The problem with the “lying to the feds” charge is that it is easy for the FBI to catch someone up in a lie and then use that as leverage against them in a parallel of a perjury trap. This is much less of a threat for wealthy, connected people who have good access to lawyers. As Jeff Sessions showed us, all you have to do is idiotically repeat, “I do not recall” over and over and somehow no one can say you are lying (even though it’s plain as day you are lying about not recalling things). People who plead guilty to lying to the FBI when they could have had excellent legal representation arguing in court that they merely have fallible memories suggests to me there is something else they are not pleading guilty to.

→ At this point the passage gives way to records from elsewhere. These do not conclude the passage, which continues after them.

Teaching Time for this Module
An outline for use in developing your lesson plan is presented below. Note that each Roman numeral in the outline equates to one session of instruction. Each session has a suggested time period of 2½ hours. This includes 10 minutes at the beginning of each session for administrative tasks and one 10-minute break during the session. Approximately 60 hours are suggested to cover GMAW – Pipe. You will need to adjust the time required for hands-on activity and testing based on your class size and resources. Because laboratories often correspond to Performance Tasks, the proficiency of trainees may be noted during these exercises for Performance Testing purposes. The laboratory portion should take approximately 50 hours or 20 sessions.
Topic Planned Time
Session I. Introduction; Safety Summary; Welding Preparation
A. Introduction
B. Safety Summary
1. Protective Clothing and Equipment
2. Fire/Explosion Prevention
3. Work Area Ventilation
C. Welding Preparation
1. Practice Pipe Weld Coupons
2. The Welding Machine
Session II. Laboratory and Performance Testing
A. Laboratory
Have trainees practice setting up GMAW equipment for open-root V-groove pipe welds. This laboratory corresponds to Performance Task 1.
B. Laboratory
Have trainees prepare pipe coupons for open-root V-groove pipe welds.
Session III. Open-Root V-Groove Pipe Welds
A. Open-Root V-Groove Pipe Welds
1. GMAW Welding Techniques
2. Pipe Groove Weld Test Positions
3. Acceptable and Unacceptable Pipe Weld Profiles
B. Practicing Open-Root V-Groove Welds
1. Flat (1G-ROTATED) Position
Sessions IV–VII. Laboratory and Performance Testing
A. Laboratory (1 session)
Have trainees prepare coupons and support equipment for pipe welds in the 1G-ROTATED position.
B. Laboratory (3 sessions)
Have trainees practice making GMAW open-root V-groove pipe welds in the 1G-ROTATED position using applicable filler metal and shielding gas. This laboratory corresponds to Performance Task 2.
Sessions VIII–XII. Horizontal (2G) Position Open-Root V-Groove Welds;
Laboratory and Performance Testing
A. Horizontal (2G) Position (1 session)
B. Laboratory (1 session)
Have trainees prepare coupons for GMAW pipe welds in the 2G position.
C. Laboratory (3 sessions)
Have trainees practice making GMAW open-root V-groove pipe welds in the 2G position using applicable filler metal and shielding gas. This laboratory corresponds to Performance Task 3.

The point is that a prosecutor should have to prove the substantive charges, or let you go.
So you don’t believe plea bargains should be a thing at all?
I think you are making some assumptions about what happened that are unwarranted. For those who plead guilty to lying, they may well have done so because they didn’t want the prosecutor to take them to court on the more substantive charges.
I said I agree it shouldn’t be a law. But the fact that it is a law might be benefiting Mike Flynn and George Papadopoulos at the moment.
I’m pretty sure this is exactly what has happened, at least with Flynn.